— BEGIN MATERIAL FOR THIS TASK —
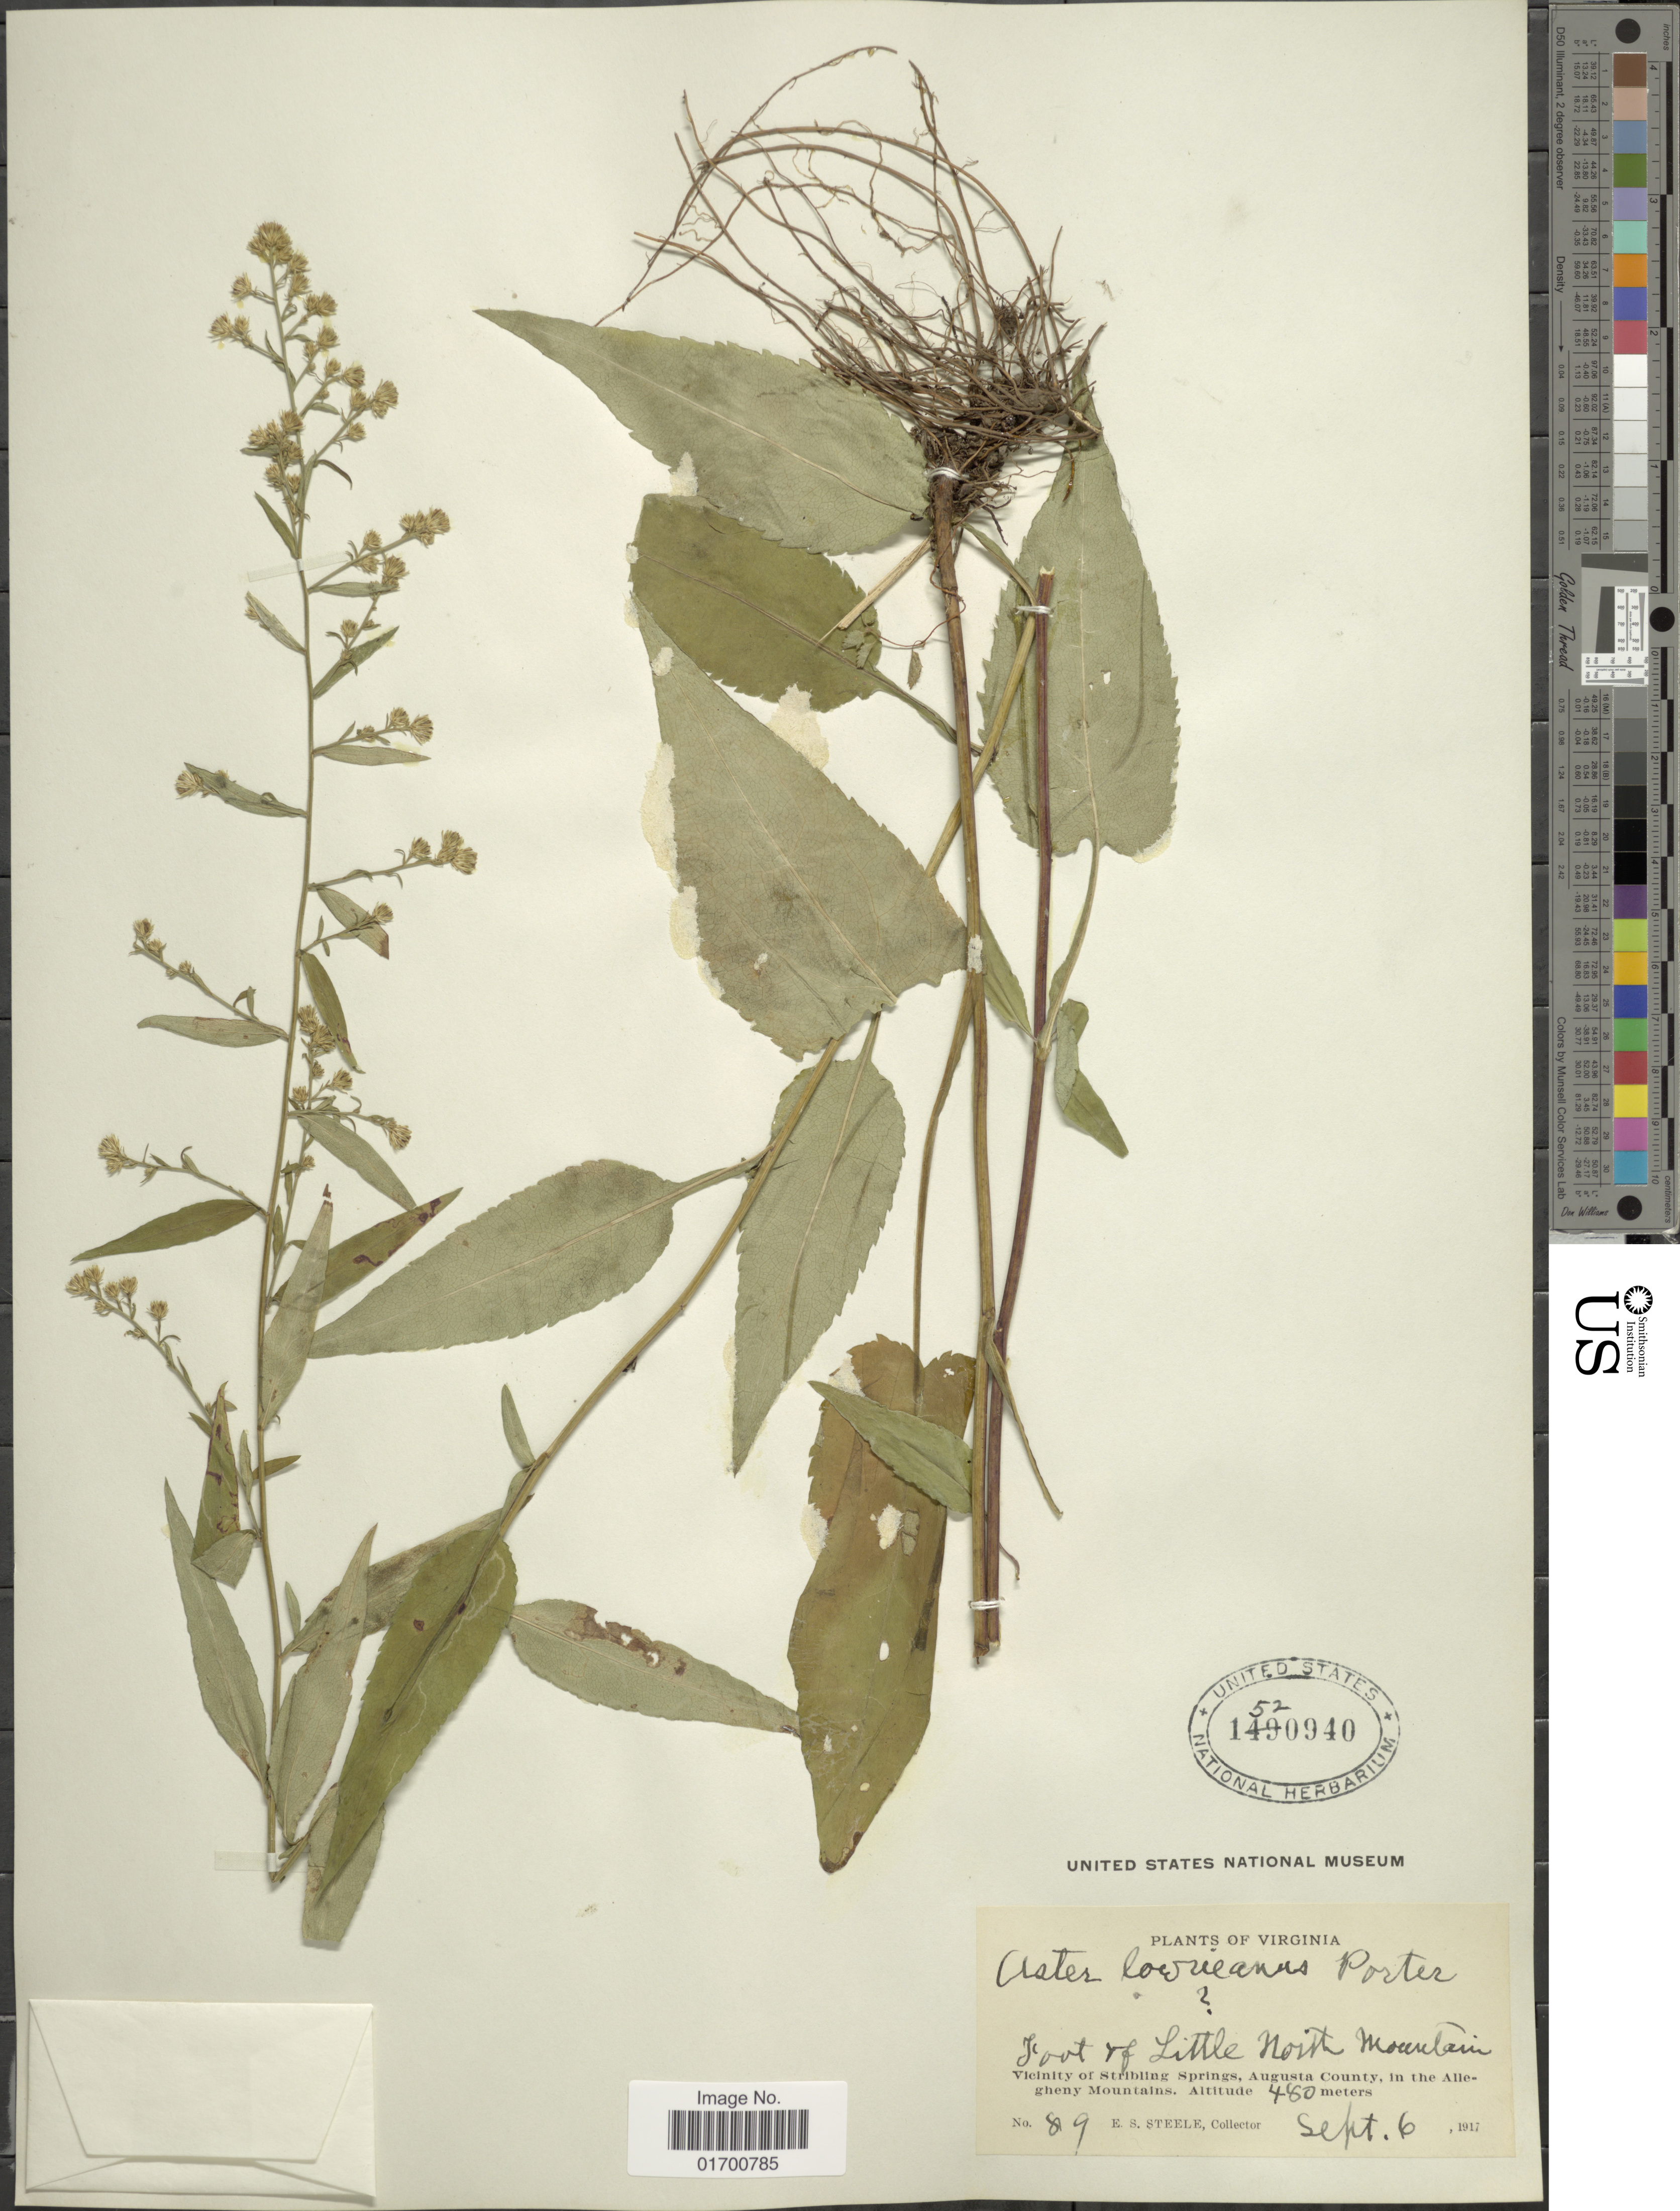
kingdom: Plantae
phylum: Tracheophyta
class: Magnoliopsida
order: Asterales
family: Asteraceae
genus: Symphyotrichum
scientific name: Symphyotrichum lowrieanum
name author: (Porter) G.L. Nesom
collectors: E. Steele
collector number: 89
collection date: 1917-09-06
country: United States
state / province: Virginia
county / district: Augusta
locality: Foot of LittleNorth Mountain, Vicinity of Stribling Springs, Augusta County, in the Allegheny Mountains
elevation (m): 480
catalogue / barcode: US 1520940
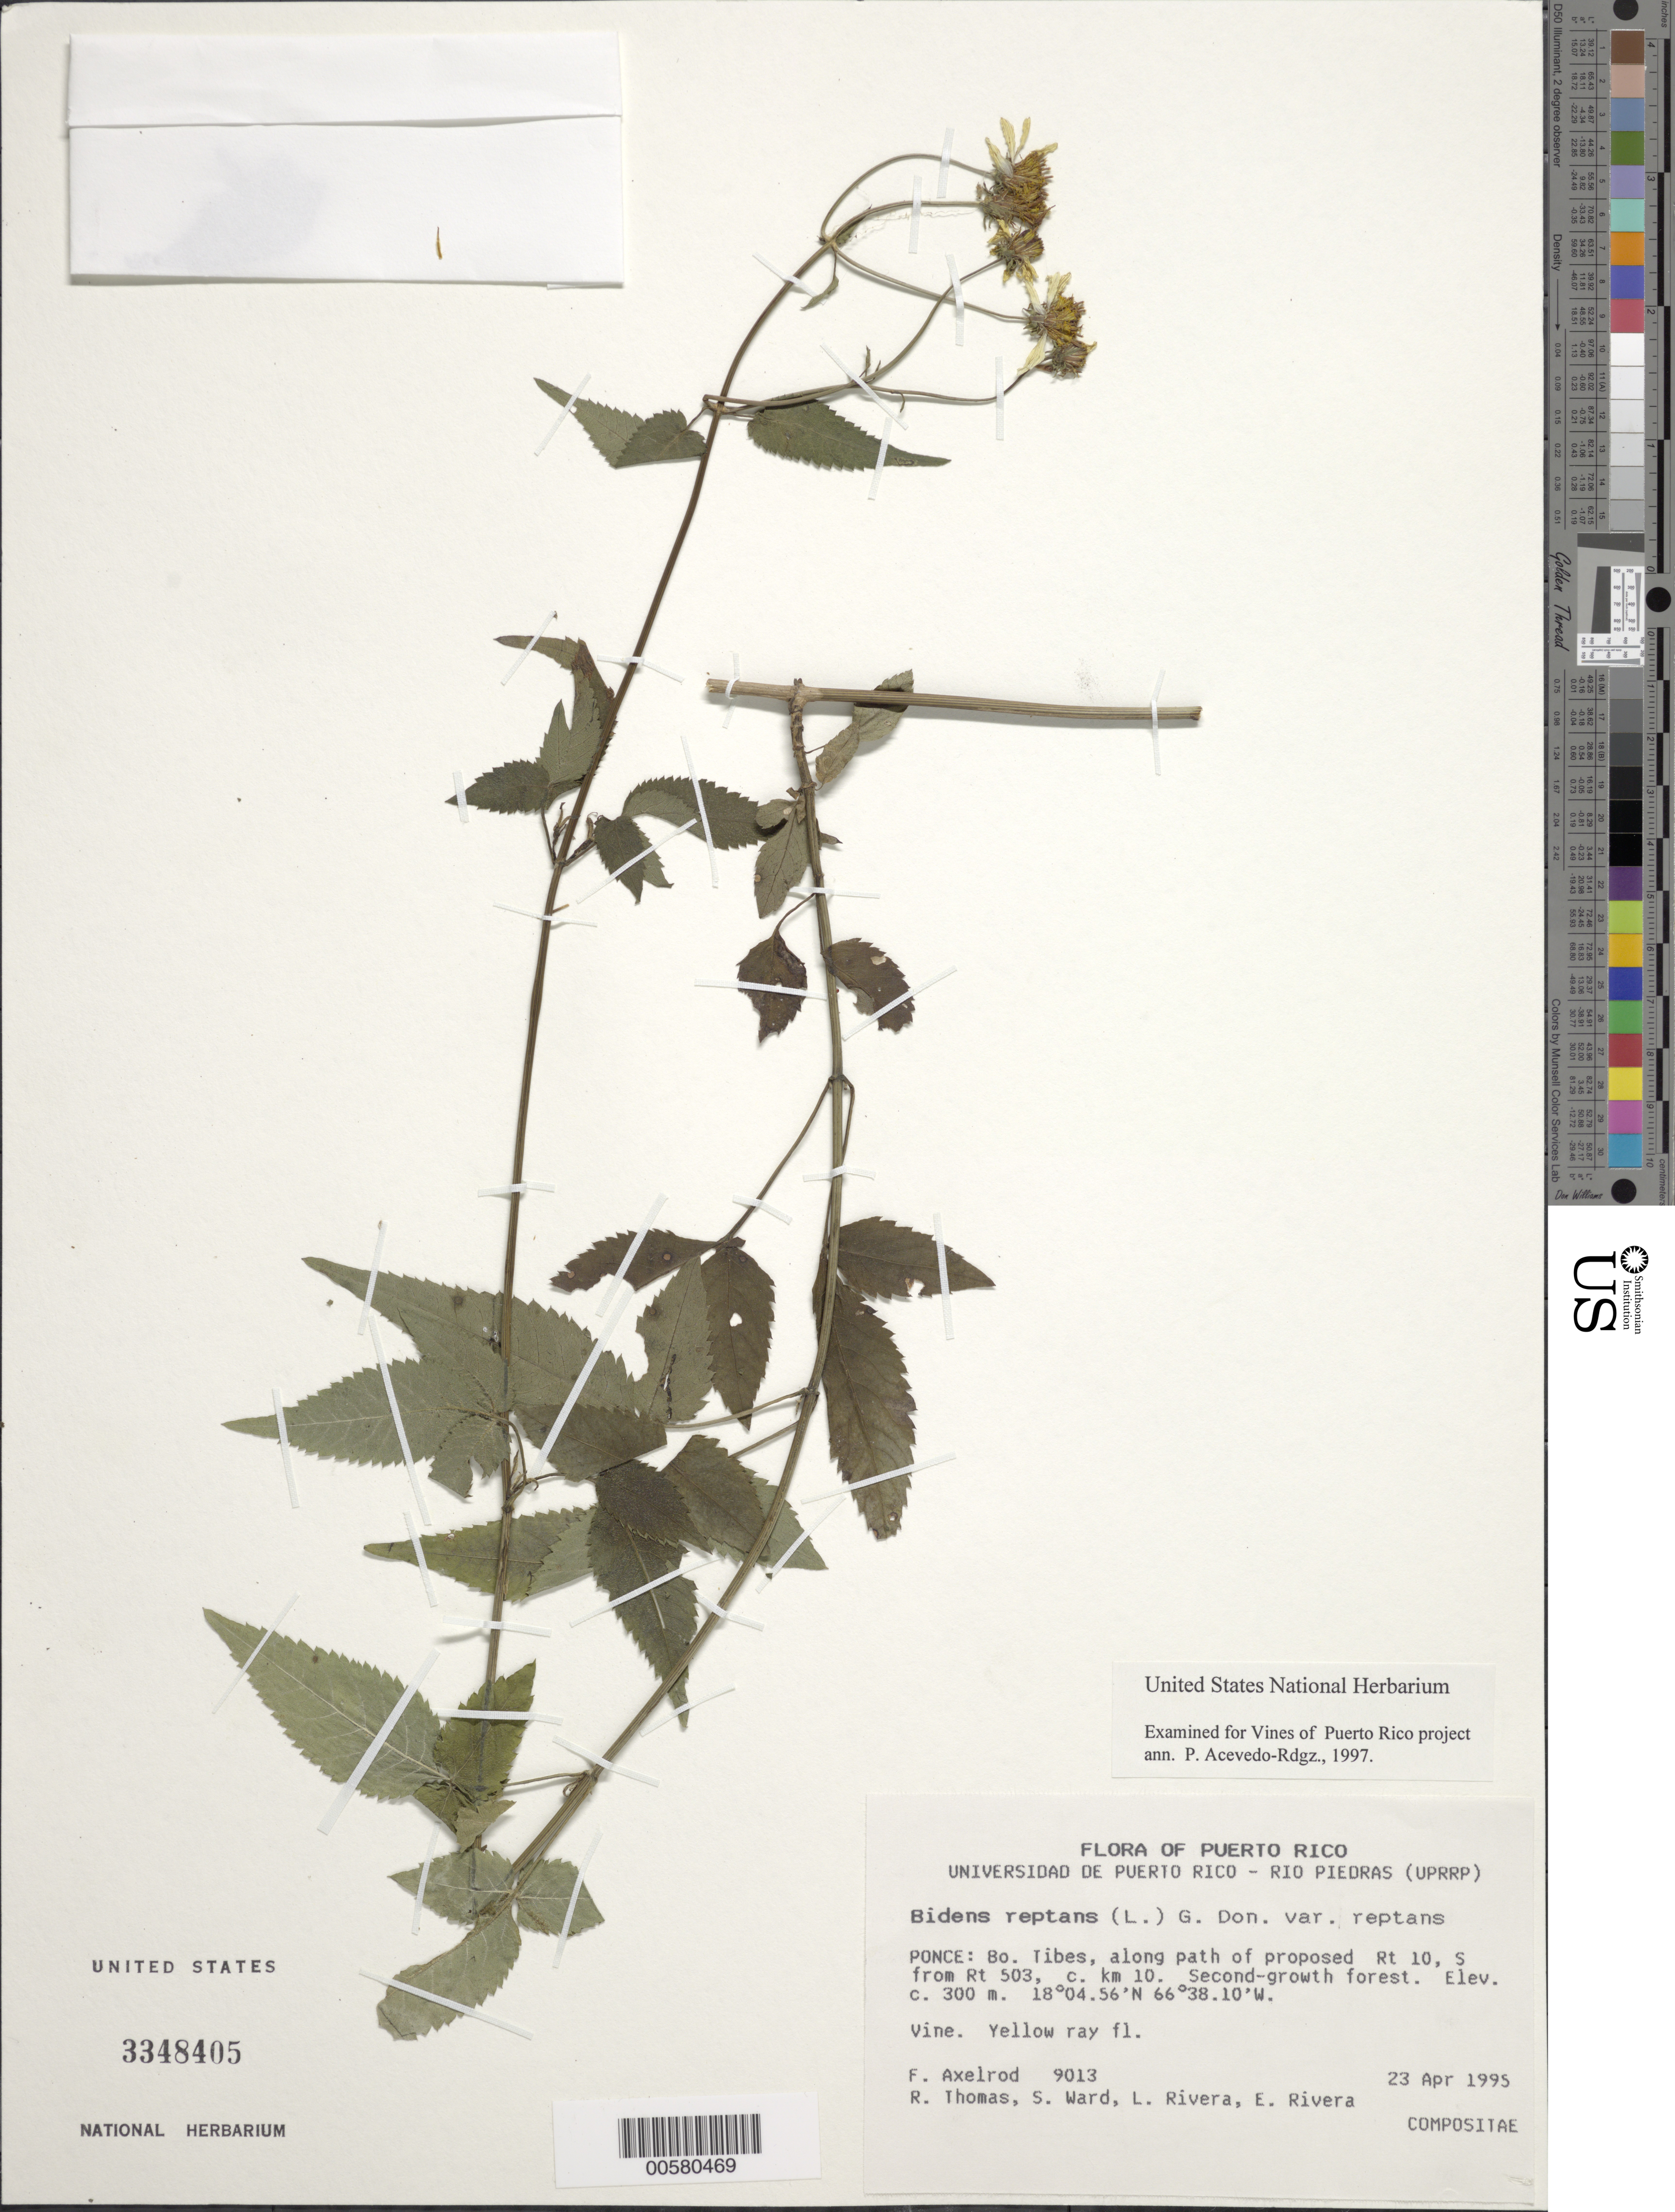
— END MATERIAL FOR THIS TASK —
> _DIRECTIVE_:
Rewrite the rows above with "locality" changed to "place" and everything else kept the same. Leave out the pictures.

> _FINAL RESULT_:
kingdom: Plantae
phylum: Tracheophyta
class: Magnoliopsida
order: Asterales
family: Asteraceae
genus: Symphyotrichum
scientific name: Symphyotrichum lowrieanum
name author: (Porter) G.L. Nesom
collectors: E. Steele
collector number: 89
collection date: 1917-09-06
country: United States
state / province: Virginia
county / district: Augusta
place: Foot of LittleNorth Mountain, Vicinity of Stribling Springs, Augusta County, in the Allegheny Mountains
elevation (m): 480
catalogue / barcode: US 1520940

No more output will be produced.